Johan Georg Geitel (1683–1771), also Johann or Hans Jürgen Geitell, Geittel or Geittell, was a German-born portrait and religious painter who was the leading portraitist in Turku for several decades. Born in the Holy Roman Empire, he settled in Finland around 1750 and taught drawing at the Royal Academy of Turku from 1758 to 1763. He also painted altarpieces for several churches in the region.

== Life ==
Geitel was born in Geitelde, a village near Wolfenbüttel in Braunschweig, Germany. He moved to Finland around 1750, likely at the encouragement of his older brother Henrik Levin Geitell (1680–1760), who had entered Swedish service and was living in the Turku region at the time of his death.

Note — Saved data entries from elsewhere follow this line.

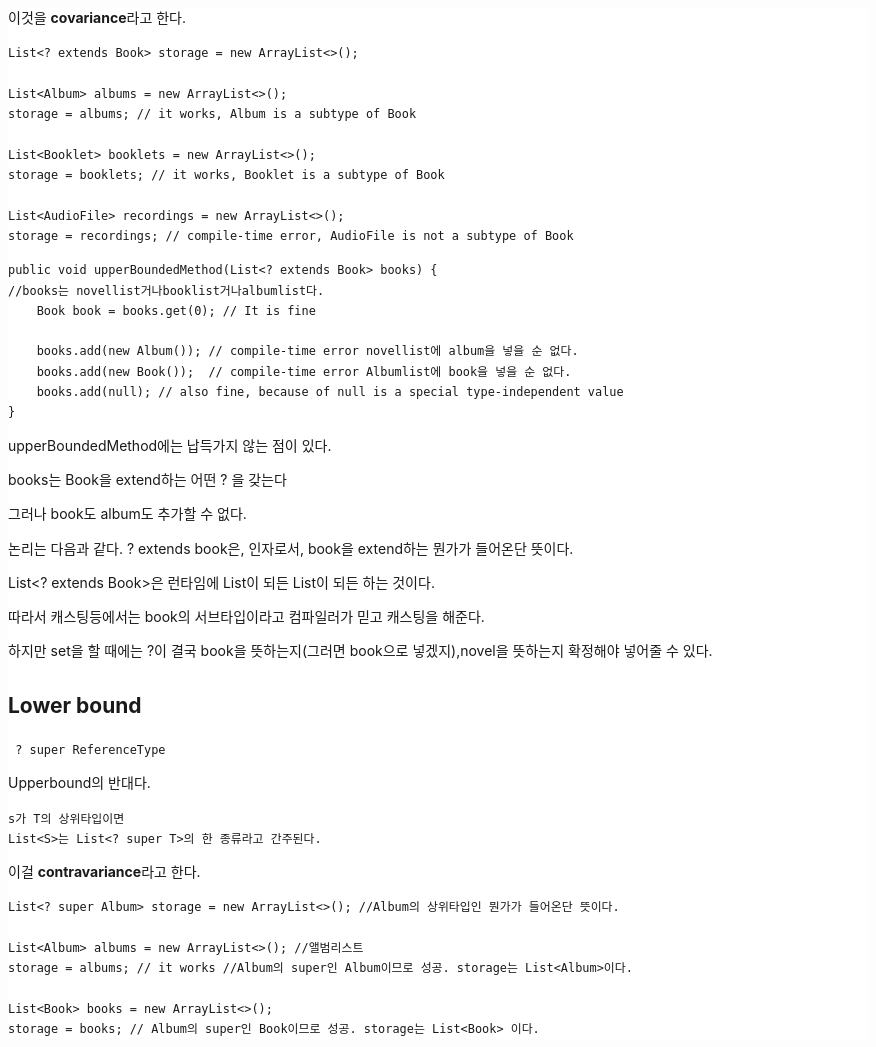 이것을 **covariance**라고 한다.

```
List<? extends Book> storage = new ArrayList<>();

List<Album> albums = new ArrayList<>();
storage = albums; // it works, Album is a subtype of Book

List<Booklet> booklets = new ArrayList<>();
storage = booklets; // it works, Booklet is a subtype of Book

List<AudioFile> recordings = new ArrayList<>();
storage = recordings; // compile-time error, AudioFile is not a subtype of Book
```

```
public void upperBoundedMethod(List<? extends Book> books) {
//books는 novellist거나booklist거나albumlist다.
    Book book = books.get(0); // It is fine

    books.add(new Album()); // compile-time error novellist에 album을 넣을 순 없다.
    books.add(new Book());  // compile-time error Albumlist에 book을 넣을 순 없다.
    books.add(null); // also fine, because of null is a special type-independent value
}
```

upperBoundedMethod에는 납득가지 않는 점이 있다.

books는 Book을 extend하는 어떤 ? 을 갖는다

그러나 book도 album도 추가할 수 없다.



논리는 다음과 같다. ? extends book은, 인자로서, book을 extend하는 뭔가가 들어온단 뜻이다.

List<? extends Book>은 런타임에 List<Book>이 되든 List<novel>이 되든 하는 것이다.

따라서 캐스팅등에서는 book의 서브타입이라고 컴파일러가 믿고 캐스팅을 해준다.

하지만 set을 할 때에는 ?이 결국 book을 뜻하는지(그러면 book으로 넣겠지),novel을 뜻하는지 확정해야 넣어줄 수 있다.



## Lower bound

` ? super ReferenceType`

Upperbound의 반대다.

```
s가 T의 상위타입이면
List<S>는 List<? super T>의 한 종류라고 간주된다.
```

이걸 **contravariance**라고 한다.

```
List<? super Album> storage = new ArrayList<>(); //Album의 상위타입인 뭔가가 들어온단 뜻이다.

List<Album> albums = new ArrayList<>(); //앨범리스트
storage = albums; // it works //Album의 super인 Album이므로 성공. storage는 List<Album>이다.

List<Book> books = new ArrayList<>();
storage = books; // Album의 super인 Book이므로 성공. storage는 List<Book> 이다.
```
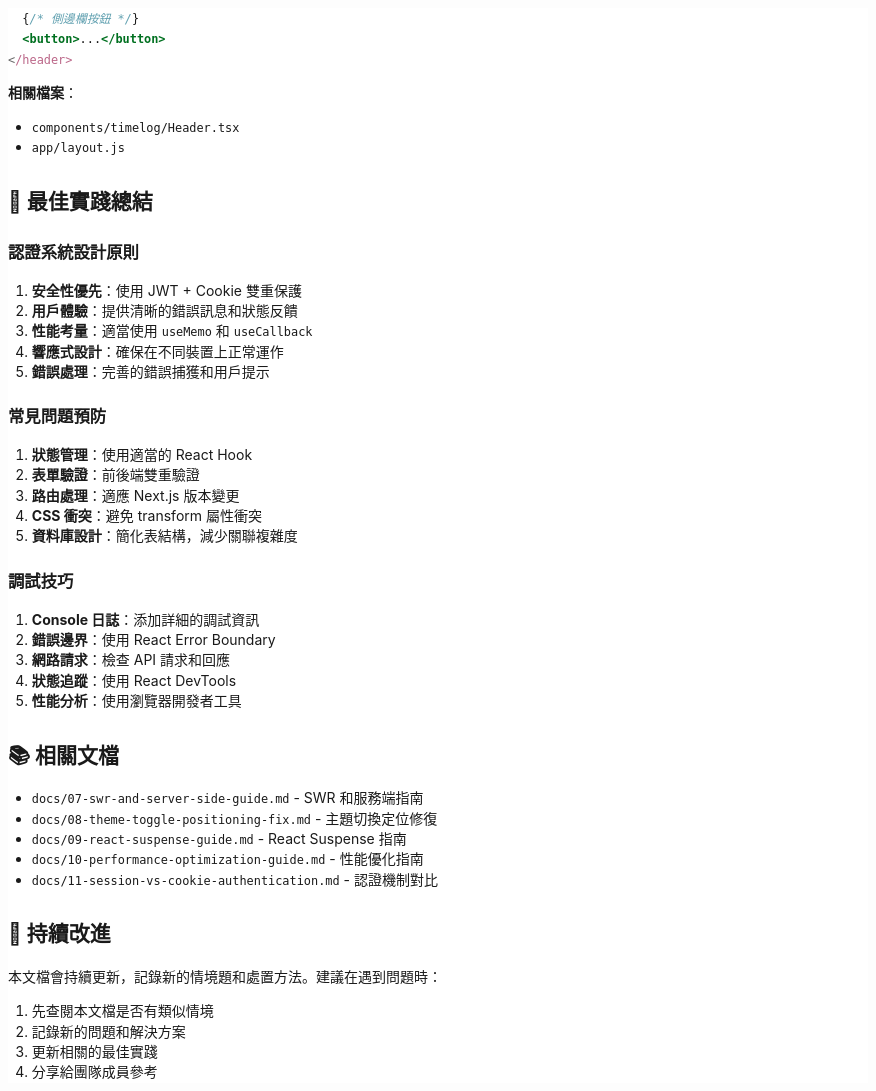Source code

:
 ```jsx
  {/* 側邊欄按鈕 */}
  <button>...</button>
</header>
```

**相關檔案**：
- `components/timelog/Header.tsx`
- `app/layout.js`

## 🎯 最佳實踐總結

### **認證系統設計原則**

1. **安全性優先**：使用 JWT + Cookie 雙重保護
2. **用戶體驗**：提供清晰的錯誤訊息和狀態反饋
3. **性能考量**：適當使用 `useMemo` 和 `useCallback`
4. **響應式設計**：確保在不同裝置上正常運作
5. **錯誤處理**：完善的錯誤捕獲和用戶提示

### **常見問題預防**

1. **狀態管理**：使用適當的 React Hook
2. **表單驗證**：前後端雙重驗證
3. **路由處理**：適應 Next.js 版本變更
4. **CSS 衝突**：避免 transform 屬性衝突
5. **資料庫設計**：簡化表結構，減少關聯複雜度

### **調試技巧**

1. **Console 日誌**：添加詳細的調試資訊
2. **錯誤邊界**：使用 React Error Boundary
3. **網路請求**：檢查 API 請求和回應
4. **狀態追蹤**：使用 React DevTools
5. **性能分析**：使用瀏覽器開發者工具

## 📚 相關文檔

- `docs/07-swr-and-server-side-guide.md` - SWR 和服務端指南
- `docs/08-theme-toggle-positioning-fix.md` - 主題切換定位修復
- `docs/09-react-suspense-guide.md` - React Suspense 指南
- `docs/10-performance-optimization-guide.md` - 性能優化指南
- `docs/11-session-vs-cookie-authentication.md` - 認證機制對比

## 🔄 持續改進

本文檔會持續更新，記錄新的情境題和處置方法。建議在遇到問題時：

1. 先查閱本文檔是否有類似情境
2. 記錄新的問題和解決方案
3. 更新相關的最佳實踐
4. 分享給團隊成員參考



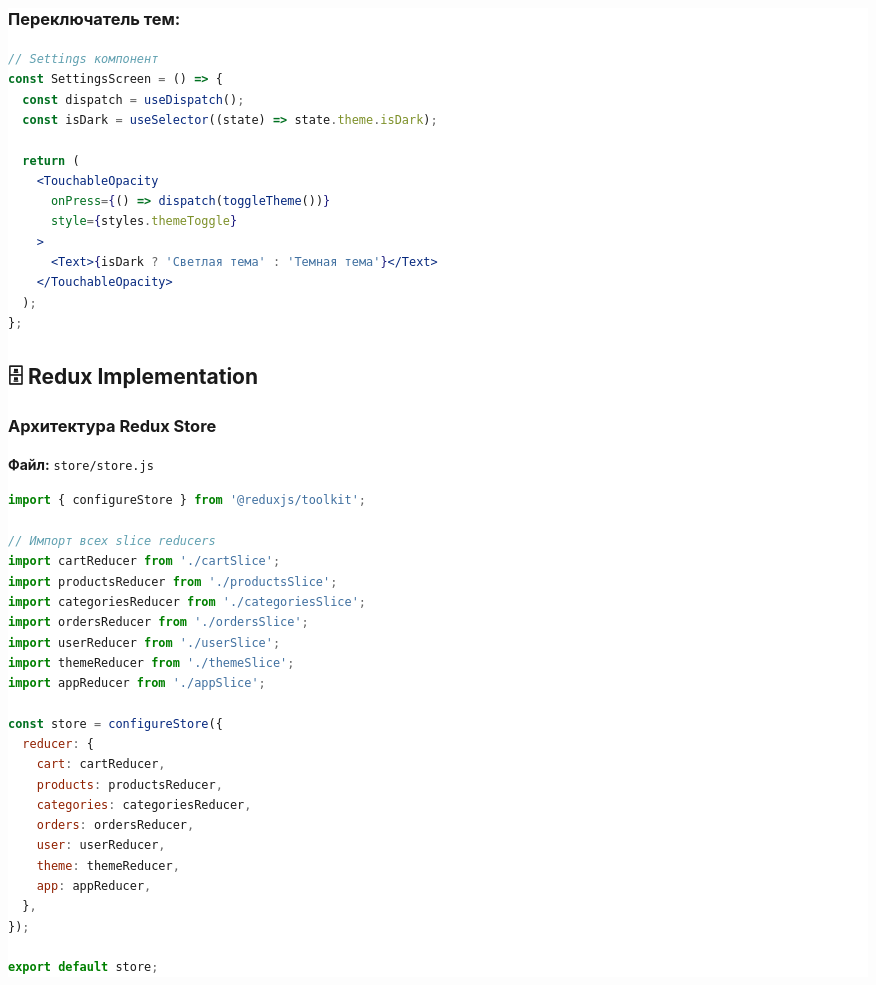 ### Переключатель тем:

```jsx
// Settings компонент
const SettingsScreen = () => {
  const dispatch = useDispatch();
  const isDark = useSelector((state) => state.theme.isDark);

  return (
    <TouchableOpacity
      onPress={() => dispatch(toggleTheme())}
      style={styles.themeToggle}
    >
      <Text>{isDark ? 'Светлая тема' : 'Темная тема'}</Text>
    </TouchableOpacity>
  );
};
```

## 🗄️ Redux Implementation

### Архитектура Redux Store

**Файл:** `store/store.js`

```javascript
import { configureStore } from '@reduxjs/toolkit';

// Импорт всех slice reducers
import cartReducer from './cartSlice';
import productsReducer from './productsSlice';
import categoriesReducer from './categoriesSlice';
import ordersReducer from './ordersSlice';
import userReducer from './userSlice';
import themeReducer from './themeSlice';
import appReducer from './appSlice';

const store = configureStore({
  reducer: {
    cart: cartReducer,
    products: productsReducer,
    categories: categoriesReducer,
    orders: ordersReducer,
    user: userReducer,
    theme: themeReducer,
    app: appReducer,
  },
});

export default store;
```
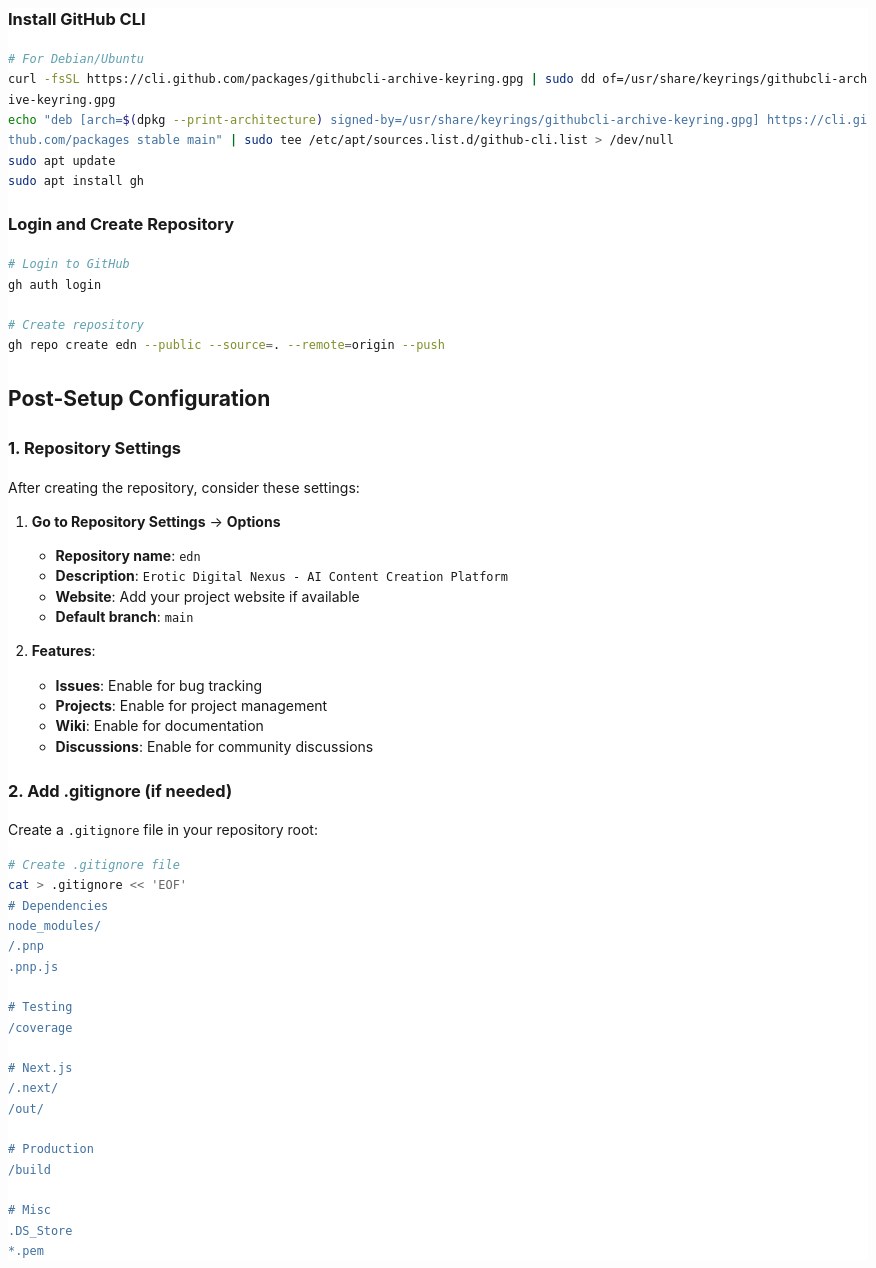 ### Install GitHub CLI

```bash
# For Debian/Ubuntu
curl -fsSL https://cli.github.com/packages/githubcli-archive-keyring.gpg | sudo dd of=/usr/share/keyrings/githubcli-archive-keyring.gpg
echo "deb [arch=$(dpkg --print-architecture) signed-by=/usr/share/keyrings/githubcli-archive-keyring.gpg] https://cli.github.com/packages stable main" | sudo tee /etc/apt/sources.list.d/github-cli.list > /dev/null
sudo apt update
sudo apt install gh
```

### Login and Create Repository

```bash
# Login to GitHub
gh auth login

# Create repository
gh repo create edn --public --source=. --remote=origin --push
```

## Post-Setup Configuration

### 1. Repository Settings

After creating the repository, consider these settings:

1. **Go to Repository Settings** → **Options**
   - **Repository name**: `edn`
   - **Description**: `Erotic Digital Nexus - AI Content Creation Platform`
   - **Website**: Add your project website if available
   - **Default branch**: `main`

2. **Features**:
   - **Issues**: Enable for bug tracking
   - **Projects**: Enable for project management
   - **Wiki**: Enable for documentation
   - **Discussions**: Enable for community discussions

### 2. Add .gitignore (if needed)

Create a `.gitignore` file in your repository root:

```bash
# Create .gitignore file
cat > .gitignore << 'EOF'
# Dependencies
node_modules/
/.pnp
.pnp.js

# Testing
/coverage

# Next.js
/.next/
/out/

# Production
/build

# Misc
.DS_Store
*.pem
```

When Geitel relocated to Turku, the painters Claes Lang and Jonas Bergman protested, claiming there was not enough work for all of them. The local registrar's office granted Geitel permission for only church historical paintings, though he later became the leading portraitist in the city. He taught drawing at the Royal Academy of Turku from 1758 to 1763, and from 1766 until his death held the title of portrait painter (konterfejare). He died in Turku in 1771 at the age of 88.

== Works ==
Geitel painted both portraits and religious works. The oldest known portraits bearing his signature are dated 1751, when he was 68 years old, suggesting that he was self-taught and took up painting late in life. Around twenty signed portraits have survived. His portraits are characterised by a stiff pose and a often greyish colour palette, though a chronological survey of his works shows a gradual development toward richer composition and more confident use of colour.

A portrait of the young Erik Gustaf Geitlin, signed and dated 1760, is one of the few surviving child portraits from Finland of this period. The boy is depicted in a blue uniform and red stockings, posing with a hunting rifle and a small dog. Geitel's remarkable productivity in old age is illustrated by the inscription on a 1769 portrait: J.G. Geitell alt 86 jahr, Pintz 9 juni 1769 in Abo.

Geitel also painted altarpieces for several churches in the region: Paimio (1755), Nousiainen (1756), Letala (1758), Lempäälä (1759), and Kisko (1763). In 1760 he painted an allegorical mural in the Bishop's Palace in Turku. Most of his surviving works are held at the Turku Provincial Museum.